- **Work instruction 1**: In the article on video game clans, what is the name for a grouping of multiple alliances in EVE Online?
- **Work instruction 2**: Condense the paragraph beginning "Many clans on Xbox One" from the article on video game clans into a short bulleted list that keeps its main facts.
- **Work instruction 3**: Write out the passage of the article on video game clans between "Many clans on" and "enforce the rules.", inclusive.

- **Passage provided**:
= Clan (video games) =

Organized group of video game players

In video games, a clan, community, guild, or faction is an organized group of video game players that regularly play together in one or more multiplayer games. Some clans take part in gaming competitions, while many are small gaming squads consisting of friends.

Squads range from groups of a few friends to four-thousand plus person organizations, with a broad range of structures, goals and members. The lifespan of a clan also varies considerably, from a few weeks to over a decade. Numerous clans exist for nearly every online game available today, notably in first-person shooters (FPS), massively multiplayer games (MMO), role-playing video games (RPG), and strategy games. There are also meta-groups that span a wide variety of games. Some clans formed by groups of players have grown into multi-million dollar professional esports teams.

Many clans on Xbox One, PlayStation 4, and personal computers have official clan websites with forums to interact and discuss many topics with the rest of their clan. They offer in-clan awards and medals for clan achievements ranging from time in the clan to wins and contributions to the group like donations and prizes for giveaways. The terms alliance and team are also used for this purpose in, e.g., Illyriad or Freeciv.

==In first-person shooters==
As the first-person shooter (FPS) genre became increasingly popular, the idea of a competitive clan became widely accepted. Clans became teams, or elite clan members form teams to represent the clan in online battle. FPS clans normally host servers with rules that they like. For instance if a group of gamers like to use pistols only they could join a clan that runs a pistols only server and the clan would enforce the rules.

==In role-playing games==
Clans also exist in other genres, where they are often referred to by a different name and serve a purpose more suited to the game. Many massively multiplayer online (MMO) and role-playing video games (RPGs) tend to call them "guilds" or invent their own term. Examples of this include Star Wars Galaxies ("player associations") and EVE Online ("corporations"). EVE Online is also notable for having defined the system in more detail than is common in most MMOs, with "alliances" being structured collections of corporations such that a corporation may have a dedicated role within the alliance to which it belongs. The final form of community in EVE Online is known as a Coalition, which is a grouping of multiple alliances. This third-tier arrangement isn't supported by the game software as such; instead, coalitions are purely player driven creations.

- **Supplied data**:
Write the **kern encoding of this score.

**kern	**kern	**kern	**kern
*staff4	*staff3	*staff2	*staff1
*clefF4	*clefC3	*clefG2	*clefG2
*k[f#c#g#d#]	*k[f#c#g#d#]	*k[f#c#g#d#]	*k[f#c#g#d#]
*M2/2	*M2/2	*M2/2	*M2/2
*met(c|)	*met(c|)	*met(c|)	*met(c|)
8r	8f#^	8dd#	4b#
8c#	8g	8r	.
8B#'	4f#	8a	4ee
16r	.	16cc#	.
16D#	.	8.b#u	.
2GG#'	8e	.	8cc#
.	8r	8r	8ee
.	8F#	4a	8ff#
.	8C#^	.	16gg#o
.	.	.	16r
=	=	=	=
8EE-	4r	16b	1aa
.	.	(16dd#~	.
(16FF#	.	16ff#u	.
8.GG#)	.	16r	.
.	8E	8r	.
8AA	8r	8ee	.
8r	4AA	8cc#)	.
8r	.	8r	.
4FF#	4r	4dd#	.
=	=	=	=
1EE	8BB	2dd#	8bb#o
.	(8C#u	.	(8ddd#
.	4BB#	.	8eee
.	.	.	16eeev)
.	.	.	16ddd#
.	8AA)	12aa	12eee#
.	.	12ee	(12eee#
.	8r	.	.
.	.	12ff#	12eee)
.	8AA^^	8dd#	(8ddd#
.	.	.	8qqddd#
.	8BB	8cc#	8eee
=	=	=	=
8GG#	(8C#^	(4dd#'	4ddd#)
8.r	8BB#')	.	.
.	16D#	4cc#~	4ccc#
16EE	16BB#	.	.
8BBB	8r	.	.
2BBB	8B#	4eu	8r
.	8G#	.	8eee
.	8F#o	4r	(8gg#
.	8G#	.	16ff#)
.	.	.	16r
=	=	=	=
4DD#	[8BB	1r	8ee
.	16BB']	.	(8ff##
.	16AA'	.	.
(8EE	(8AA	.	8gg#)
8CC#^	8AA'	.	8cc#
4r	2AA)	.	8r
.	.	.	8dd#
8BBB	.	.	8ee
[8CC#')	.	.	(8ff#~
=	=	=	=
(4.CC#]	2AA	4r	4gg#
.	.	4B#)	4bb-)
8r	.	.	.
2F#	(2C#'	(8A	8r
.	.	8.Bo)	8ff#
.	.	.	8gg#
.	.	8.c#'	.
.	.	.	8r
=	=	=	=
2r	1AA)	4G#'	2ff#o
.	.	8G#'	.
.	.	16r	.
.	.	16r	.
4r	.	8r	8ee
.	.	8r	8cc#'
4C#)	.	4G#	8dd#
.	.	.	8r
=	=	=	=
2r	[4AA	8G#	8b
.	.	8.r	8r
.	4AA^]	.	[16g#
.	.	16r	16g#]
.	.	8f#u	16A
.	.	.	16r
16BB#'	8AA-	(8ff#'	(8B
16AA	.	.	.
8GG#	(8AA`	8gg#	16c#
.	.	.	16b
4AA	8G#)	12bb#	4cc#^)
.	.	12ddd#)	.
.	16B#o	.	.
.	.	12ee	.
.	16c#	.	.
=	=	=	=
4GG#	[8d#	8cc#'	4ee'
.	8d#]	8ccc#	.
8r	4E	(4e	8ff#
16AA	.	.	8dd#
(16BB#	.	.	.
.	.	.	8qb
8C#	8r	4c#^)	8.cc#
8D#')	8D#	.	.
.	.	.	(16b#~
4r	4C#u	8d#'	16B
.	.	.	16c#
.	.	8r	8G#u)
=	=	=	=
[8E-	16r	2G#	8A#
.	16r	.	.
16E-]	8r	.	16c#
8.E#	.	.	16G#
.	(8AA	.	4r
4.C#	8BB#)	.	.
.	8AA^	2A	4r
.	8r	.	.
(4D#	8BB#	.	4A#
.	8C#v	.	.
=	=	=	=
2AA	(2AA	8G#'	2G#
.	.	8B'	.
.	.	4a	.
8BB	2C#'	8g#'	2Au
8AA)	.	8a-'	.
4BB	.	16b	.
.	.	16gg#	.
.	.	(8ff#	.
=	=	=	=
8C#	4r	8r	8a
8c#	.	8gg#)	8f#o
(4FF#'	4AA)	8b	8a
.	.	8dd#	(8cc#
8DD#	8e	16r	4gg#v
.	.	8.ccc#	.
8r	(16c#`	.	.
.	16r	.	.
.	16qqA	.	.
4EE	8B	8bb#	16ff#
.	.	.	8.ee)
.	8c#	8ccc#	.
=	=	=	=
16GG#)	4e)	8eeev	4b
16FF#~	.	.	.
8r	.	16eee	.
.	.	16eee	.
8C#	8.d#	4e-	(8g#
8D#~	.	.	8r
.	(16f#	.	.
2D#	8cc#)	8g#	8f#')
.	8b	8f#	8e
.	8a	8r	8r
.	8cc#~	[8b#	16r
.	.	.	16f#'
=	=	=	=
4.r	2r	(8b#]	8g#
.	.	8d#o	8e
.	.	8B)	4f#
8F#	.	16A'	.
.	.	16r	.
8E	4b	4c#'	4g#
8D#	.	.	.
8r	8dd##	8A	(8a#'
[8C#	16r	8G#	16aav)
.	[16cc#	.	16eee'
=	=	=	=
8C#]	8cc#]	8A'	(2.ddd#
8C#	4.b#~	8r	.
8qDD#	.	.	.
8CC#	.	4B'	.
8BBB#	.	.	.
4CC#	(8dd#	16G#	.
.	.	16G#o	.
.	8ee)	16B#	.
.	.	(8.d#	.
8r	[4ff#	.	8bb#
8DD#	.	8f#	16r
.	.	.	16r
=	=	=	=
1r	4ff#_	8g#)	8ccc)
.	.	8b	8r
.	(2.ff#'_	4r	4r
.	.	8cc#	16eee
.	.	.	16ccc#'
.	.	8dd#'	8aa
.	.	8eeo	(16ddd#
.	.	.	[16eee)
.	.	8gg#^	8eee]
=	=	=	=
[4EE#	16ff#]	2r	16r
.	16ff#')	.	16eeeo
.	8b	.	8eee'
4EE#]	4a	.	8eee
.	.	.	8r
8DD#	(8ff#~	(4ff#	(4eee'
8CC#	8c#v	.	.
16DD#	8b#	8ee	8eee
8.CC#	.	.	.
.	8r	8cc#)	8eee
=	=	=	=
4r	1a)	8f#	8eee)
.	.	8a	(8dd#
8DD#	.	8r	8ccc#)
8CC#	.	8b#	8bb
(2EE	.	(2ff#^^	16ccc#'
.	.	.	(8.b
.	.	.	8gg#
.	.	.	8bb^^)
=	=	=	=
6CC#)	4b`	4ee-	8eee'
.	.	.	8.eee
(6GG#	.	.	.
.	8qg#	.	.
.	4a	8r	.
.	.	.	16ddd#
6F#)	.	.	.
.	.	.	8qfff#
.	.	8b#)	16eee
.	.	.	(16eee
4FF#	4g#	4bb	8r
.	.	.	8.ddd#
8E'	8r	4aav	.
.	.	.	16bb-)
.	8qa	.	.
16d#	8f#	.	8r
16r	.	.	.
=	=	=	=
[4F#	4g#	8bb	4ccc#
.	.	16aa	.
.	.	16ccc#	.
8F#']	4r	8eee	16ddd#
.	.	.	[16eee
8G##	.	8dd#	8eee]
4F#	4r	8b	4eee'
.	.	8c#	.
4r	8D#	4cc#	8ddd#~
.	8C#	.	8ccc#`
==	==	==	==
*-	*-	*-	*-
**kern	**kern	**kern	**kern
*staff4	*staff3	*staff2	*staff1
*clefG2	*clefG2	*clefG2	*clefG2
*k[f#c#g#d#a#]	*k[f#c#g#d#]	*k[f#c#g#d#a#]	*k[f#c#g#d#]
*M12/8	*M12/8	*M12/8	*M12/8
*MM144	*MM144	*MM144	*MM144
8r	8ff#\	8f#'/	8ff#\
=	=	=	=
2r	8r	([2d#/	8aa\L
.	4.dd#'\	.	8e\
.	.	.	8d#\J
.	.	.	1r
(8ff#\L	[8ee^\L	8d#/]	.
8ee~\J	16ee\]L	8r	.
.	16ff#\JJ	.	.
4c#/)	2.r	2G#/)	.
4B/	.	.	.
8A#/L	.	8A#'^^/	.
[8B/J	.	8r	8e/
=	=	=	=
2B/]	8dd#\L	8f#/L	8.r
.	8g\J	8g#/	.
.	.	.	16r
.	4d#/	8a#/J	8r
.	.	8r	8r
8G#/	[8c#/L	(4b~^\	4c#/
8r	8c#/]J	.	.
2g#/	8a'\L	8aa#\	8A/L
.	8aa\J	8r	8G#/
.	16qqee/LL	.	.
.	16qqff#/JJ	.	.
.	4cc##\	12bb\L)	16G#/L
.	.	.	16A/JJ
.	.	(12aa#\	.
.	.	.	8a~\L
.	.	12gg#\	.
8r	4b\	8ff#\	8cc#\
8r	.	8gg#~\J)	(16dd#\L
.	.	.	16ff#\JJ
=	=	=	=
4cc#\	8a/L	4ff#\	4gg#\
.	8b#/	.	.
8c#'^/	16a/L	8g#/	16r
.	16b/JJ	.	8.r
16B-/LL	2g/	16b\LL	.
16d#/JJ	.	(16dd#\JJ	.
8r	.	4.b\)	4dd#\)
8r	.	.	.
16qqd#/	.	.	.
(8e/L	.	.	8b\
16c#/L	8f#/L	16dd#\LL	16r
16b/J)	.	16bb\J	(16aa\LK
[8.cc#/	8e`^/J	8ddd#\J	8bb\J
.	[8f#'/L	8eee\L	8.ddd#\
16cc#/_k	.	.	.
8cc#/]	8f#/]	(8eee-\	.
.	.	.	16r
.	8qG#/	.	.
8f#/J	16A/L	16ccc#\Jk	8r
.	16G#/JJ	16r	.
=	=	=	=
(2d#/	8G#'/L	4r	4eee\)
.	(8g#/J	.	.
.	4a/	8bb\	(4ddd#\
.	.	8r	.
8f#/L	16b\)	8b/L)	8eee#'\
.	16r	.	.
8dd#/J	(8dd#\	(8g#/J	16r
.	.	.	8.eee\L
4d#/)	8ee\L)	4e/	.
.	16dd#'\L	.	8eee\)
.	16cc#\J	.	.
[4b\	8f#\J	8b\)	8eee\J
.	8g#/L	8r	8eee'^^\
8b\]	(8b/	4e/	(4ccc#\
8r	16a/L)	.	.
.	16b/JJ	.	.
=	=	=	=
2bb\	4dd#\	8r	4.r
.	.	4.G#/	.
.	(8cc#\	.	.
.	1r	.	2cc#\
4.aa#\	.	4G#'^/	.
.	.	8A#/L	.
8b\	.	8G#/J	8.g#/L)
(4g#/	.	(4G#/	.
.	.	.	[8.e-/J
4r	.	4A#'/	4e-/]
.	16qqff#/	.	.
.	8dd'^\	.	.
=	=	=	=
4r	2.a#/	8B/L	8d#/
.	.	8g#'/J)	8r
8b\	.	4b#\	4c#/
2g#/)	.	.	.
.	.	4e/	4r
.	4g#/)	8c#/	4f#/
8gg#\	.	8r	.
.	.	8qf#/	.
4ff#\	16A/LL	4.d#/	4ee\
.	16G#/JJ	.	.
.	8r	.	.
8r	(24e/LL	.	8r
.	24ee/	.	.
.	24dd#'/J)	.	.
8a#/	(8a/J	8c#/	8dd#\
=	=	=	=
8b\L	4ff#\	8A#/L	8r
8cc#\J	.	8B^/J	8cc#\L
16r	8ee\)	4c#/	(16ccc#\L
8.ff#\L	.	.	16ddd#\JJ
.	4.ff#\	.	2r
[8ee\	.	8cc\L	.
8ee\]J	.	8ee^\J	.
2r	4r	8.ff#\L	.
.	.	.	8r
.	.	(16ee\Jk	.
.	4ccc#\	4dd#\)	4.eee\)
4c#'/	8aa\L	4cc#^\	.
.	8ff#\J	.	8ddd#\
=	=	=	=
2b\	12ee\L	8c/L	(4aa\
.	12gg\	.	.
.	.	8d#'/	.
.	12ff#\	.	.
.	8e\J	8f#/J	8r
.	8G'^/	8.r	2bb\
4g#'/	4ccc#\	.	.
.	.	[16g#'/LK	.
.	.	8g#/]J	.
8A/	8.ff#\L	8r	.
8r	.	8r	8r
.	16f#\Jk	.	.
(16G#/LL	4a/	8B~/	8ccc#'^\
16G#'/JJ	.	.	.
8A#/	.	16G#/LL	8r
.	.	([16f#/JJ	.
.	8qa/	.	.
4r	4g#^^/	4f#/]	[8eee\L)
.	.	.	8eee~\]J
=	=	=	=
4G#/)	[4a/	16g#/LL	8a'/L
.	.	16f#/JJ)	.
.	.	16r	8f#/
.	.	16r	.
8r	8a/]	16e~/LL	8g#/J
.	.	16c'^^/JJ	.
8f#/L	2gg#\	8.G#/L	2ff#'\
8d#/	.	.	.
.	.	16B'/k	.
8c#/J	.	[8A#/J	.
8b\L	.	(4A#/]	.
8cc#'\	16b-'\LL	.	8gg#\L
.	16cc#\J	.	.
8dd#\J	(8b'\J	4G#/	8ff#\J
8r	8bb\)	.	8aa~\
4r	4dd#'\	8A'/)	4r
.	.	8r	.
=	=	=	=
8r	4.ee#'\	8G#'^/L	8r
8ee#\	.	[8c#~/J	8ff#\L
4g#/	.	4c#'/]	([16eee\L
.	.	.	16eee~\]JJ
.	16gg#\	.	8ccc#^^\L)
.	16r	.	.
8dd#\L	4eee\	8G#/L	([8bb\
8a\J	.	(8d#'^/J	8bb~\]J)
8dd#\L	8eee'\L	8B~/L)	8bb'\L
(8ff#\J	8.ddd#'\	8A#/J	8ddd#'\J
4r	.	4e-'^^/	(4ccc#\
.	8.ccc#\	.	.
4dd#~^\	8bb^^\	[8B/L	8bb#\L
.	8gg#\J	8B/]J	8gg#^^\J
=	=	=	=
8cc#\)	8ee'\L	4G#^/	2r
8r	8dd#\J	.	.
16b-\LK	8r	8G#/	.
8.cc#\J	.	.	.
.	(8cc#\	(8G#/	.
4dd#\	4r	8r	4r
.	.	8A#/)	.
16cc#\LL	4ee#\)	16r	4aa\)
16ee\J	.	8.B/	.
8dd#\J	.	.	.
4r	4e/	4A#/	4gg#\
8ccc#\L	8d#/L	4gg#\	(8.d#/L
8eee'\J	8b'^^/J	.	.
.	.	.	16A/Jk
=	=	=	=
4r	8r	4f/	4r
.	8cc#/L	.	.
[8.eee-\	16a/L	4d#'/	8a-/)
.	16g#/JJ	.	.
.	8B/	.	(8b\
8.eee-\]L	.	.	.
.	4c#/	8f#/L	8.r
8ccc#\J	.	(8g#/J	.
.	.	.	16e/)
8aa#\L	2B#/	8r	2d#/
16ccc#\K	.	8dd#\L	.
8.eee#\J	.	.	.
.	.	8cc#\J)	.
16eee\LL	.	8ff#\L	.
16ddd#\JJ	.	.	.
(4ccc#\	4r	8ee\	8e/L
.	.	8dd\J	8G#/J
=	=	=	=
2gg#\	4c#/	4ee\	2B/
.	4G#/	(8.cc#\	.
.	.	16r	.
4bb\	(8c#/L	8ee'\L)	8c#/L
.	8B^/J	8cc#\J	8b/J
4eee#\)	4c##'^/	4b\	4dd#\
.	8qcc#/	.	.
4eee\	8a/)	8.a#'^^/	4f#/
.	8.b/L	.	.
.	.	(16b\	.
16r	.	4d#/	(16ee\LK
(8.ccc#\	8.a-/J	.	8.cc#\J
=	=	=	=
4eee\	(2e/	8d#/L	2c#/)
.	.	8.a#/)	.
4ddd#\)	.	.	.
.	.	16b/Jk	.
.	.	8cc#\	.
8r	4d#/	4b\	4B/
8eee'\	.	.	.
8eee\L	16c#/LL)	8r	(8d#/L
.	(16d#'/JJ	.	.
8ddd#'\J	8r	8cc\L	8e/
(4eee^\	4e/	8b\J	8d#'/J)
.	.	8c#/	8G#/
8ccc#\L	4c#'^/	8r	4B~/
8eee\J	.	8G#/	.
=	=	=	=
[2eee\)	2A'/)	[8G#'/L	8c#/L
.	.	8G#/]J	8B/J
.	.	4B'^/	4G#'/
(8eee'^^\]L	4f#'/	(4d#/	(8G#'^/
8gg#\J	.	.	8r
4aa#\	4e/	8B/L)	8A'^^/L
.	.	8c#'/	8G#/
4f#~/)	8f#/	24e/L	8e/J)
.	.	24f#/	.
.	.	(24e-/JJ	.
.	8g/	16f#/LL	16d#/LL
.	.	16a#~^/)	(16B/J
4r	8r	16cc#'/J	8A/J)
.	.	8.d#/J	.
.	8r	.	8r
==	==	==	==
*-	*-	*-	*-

- **Answer section 1**: It is called a Coalition.

- **Answer section 2**:
- Many clans on Xbox One, PlayStation 4, and personal computers run official websites with forums where members discuss many topics.
- They give in-clan awards and medals for achievements, such as time in the clan, wins, and contributions like donations and giveaway prizes.
- In games such as Illyriad or Freeciv, the terms alliance and team are also used for this purpose.

- **Answer section 3**:
Many clans on Xbox One, PlayStation 4, and personal computers have official clan websites with forums to interact and discuss many topics with the rest of their clan. They offer in-clan awards and medals for clan achievements ranging from time in the clan to wins and contributions to the group like donations and prizes for giveaways. The terms alliance and team are also used for this purpose in, e.g., Illyriad or Freeciv.

==In first-person shooters==
As the first-person shooter (FPS) genre became increasingly popular, the idea of a competitive clan became widely accepted. Clans became teams, or elite clan members form teams to represent the clan in online battle. FPS clans normally host servers with rules that they like. For instance if a group of gamers like to use pistols only they could join a clan that runs a pistols only server and the clan would enforce the rules.